» **Short problem A**: Summarize the passage on herding behavior in two sentences.
» **Short problem B**: In the passage on herding behavior, return word for word everything from "Herding means when" down to "supposed unknown information.".
» **Short problem C**: Translate this sentence from the passage on herding behavior into Spanish: "Consequently, prices deviate from fundamental value, and the risk and return characteristics of stock prices get impacted."

» **Provided passage**:
= = =
Herding means when the individual investors suppress their own private beliefs and imitate the market consensus, it has significant impact on security prices. Consequently, prices deviate from fundamental value, and the risk and return characteristics of stock prices get impacted. There are few causes of herding behaviour:

* Imperfect information makes investor view the actions of other investors as a signal that they possess certain information which they themselves do not have. Imitation of such behaviour seems justifiable as they try to benefit from the supposed unknown information.

* Reputational concern stems from uncertainty about the skill and ability of the investment manager to pick the right stocks. Therefore, if the manager and other investment professional care to avoid reputational scrutiny they may seek the comfort of trading in a group.

* Compensation structures that link performance to compensation may lead to herd behaviour. An efficient contract that maximizes the weighted sum of the principal's and agent's utility also links compensation to a performance benchmark. The agent has the incentive to imitate the benchmark in that the optimal investment portfolio moves closer to the benchmark's portfolio after the agent observes the benchmark's actions. In effect the agent herds the benchmark (Maug and Naik, 1996).
= = =
» **Given data**:
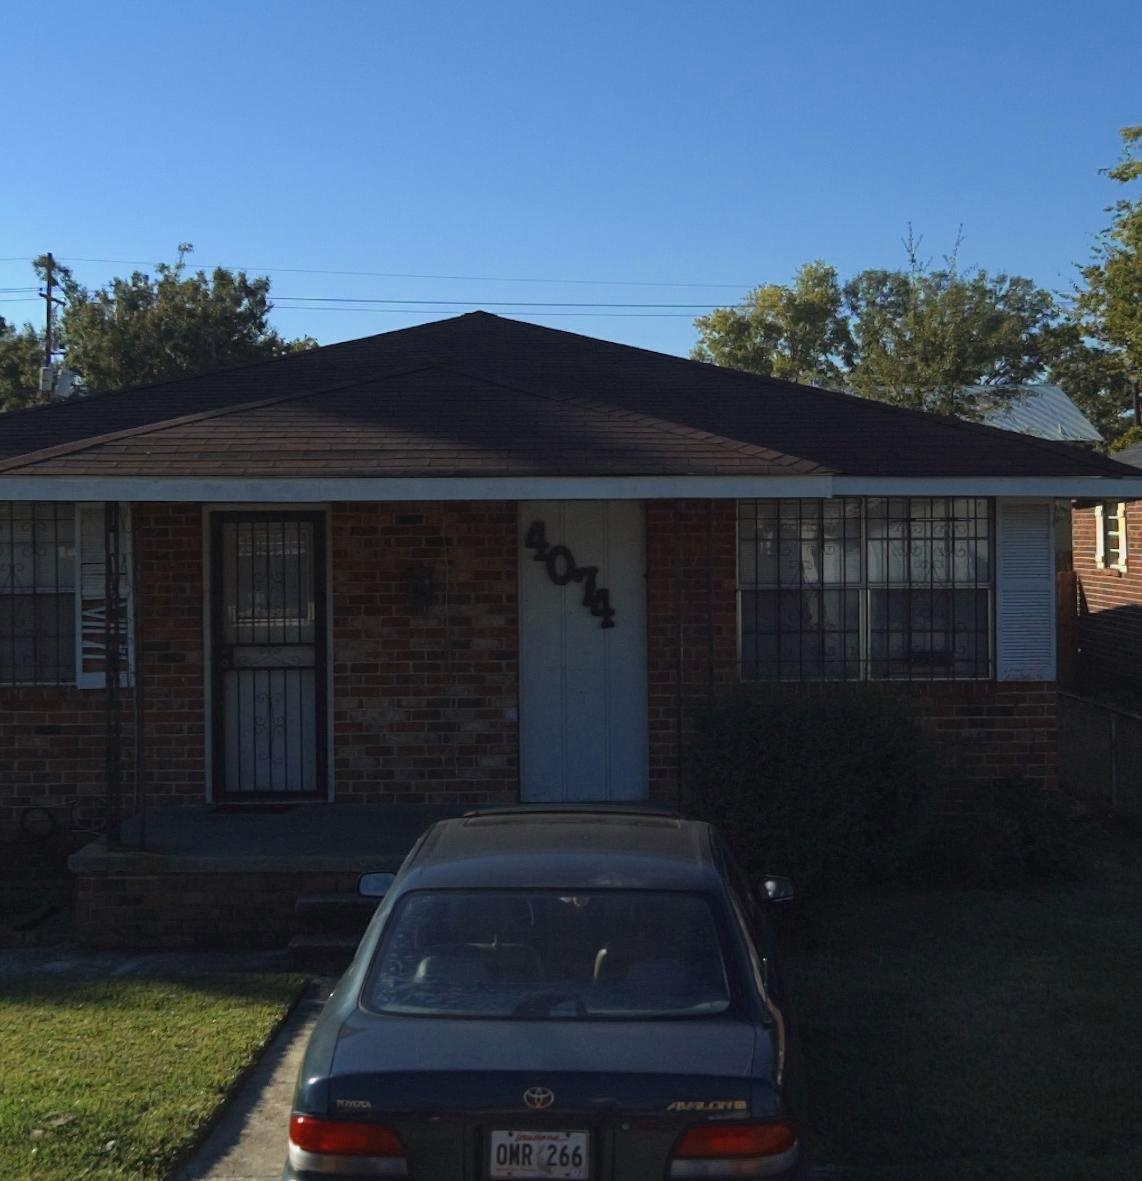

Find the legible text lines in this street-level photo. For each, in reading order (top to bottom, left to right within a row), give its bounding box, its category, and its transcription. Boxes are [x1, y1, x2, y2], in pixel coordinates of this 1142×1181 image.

[521, 516, 618, 634] StreetNumber: 4074
[493, 1139, 585, 1170] None: OMR 266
= = =
» **Written answer A**: Herding happens when individual investors set aside their own private beliefs and copy the market consensus, which pushes security prices away from fundamental value and changes their risk and return characteristics. Its causes include imperfect information, which leads investors to copy others they think know something they don't; reputational concern, which leads managers to seek the comfort of trading in a group; and compensation tied to a performance benchmark, which gives the agent an incentive to imitate that benchmark.

» **Written answer B**:
Herding means when the individual investors suppress their own private beliefs and imitate the market consensus, it has significant impact on security prices. Consequently, prices deviate from fundamental value, and the risk and return characteristics of stock prices get impacted. There are few causes of herding behaviour:

* Imperfect information makes investor view the actions of other investors as a signal that they possess certain information which they themselves do not have. Imitation of such behaviour seems justifiable as they try to benefit from the supposed unknown information.

» **Written answer C**: En consecuencia, los precios se desvían del valor fundamental, y las características de riesgo y rendimiento de los precios de las acciones se ven afectadas.